Tiny Tinkerbell was spotted unattended on the university's athletics fields Sunday morning, amid the more than 35,000 gathered there for pomp and circumstance. Apparently, the 6-pound pooch wanted to join the celebration.

When Tran attempted to scoop her up, she scampered away, and a merry chase ensued — all the way to the Fullerton Creek at State College and Yorba Linda boulevards.

For most of that day, Tran drove around in a passenger cart with the friendly Tinkerbell at his side. Between performing errands for the President's Office and pausing for water breaks, Tran passed the word about the dog, in hopes of finding her owner.

The McCafferty family reunited with their dog Tinkerbell.

The McCaffertys and their wayward dog Tinkerbell.

Though she had no collar, Tran could tell that she was well cared for. "This dog belongs to someone," he told University Police officer Iris Cortes-Valle. "We need to find the owner."

While Tran was making his rounds, conferring with University Police, Public Affairs and commencement staff members, the dog's owners, Stephanie and Mark McCafferty, who live between Fullerton College and CSUF, were on their way back from a trip to Palm Springs. They headed home early when they heard their dog was missing.

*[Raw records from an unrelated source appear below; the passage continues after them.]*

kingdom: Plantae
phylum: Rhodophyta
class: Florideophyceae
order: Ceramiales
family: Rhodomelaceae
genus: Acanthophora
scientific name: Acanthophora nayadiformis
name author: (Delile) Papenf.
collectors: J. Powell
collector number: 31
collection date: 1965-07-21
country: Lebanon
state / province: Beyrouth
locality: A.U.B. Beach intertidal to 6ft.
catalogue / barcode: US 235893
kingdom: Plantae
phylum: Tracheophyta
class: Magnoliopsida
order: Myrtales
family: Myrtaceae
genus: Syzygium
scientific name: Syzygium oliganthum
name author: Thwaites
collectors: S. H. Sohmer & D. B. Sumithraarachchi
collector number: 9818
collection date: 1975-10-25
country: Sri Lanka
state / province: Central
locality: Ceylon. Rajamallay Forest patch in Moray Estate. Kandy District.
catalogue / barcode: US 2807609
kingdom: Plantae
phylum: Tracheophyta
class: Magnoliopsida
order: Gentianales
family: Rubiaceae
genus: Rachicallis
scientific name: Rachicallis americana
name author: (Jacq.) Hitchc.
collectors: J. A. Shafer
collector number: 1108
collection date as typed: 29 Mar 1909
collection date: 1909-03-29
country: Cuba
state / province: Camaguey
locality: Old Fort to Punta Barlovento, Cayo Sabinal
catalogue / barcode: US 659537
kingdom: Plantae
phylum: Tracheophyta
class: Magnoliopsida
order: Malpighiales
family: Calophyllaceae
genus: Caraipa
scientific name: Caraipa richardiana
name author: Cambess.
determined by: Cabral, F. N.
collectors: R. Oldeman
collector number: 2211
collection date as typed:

Tinkerbell had been left with a roommate, who had inadvertently left the home's back slider open. McCafferty surmises that Tinkerbell heard the neighbor kids playing next door and went outside to join them, or to find his usual playmates, the McCaffertys' sons, Timothy, 10, and Jacob, 12.

"She loves to be the center of attention," he said.

Once back at home, the McCaffertys posted fliers and posters in and around their neighborhood and conducted a search.

"We drove up and down State College and Nutwood," McCafferty recalled, but didn't imagine Tinkerbell might be on campus checking out the festivities.

Sunday night, Tran took Tinkerbell home, where she played with his cat, and the next morning, they visited a veterinarian to check for a microchip, but none was found.

"I had a list of 25 volunteers willing to take her if the owners couldn't be found," he said. Monday afternoon, Tran was interviewed by the Orange County Register for a story about the lost dog that appeared on the newspaper's website.

That night on her way home from work, Cathy Parra, confidential administrative secretary in the Office of University Counsel, noticed the McCaffertys' posters near Troy and Rosary high schools and recalled the "lost dog" message she'd seen on the university's Web site. She’d met Tinkerbell during Tran’s rounds, so called to alert Tran that the pooch he had rescued might be the missing dog in the McCafferty household.

After a phone call screening and a review of photos sent by the McCaffertys, a reunion was arranged.

"It was a beautiful moment seeing the dog reunited with her family," said Tran, who snapped a photo as a keepsake. "When Tinkerbell spotted them, her tail wagged so fast she could have flown."

The McCaffertys, in turn, are grateful Tinkerbell met up with a prince.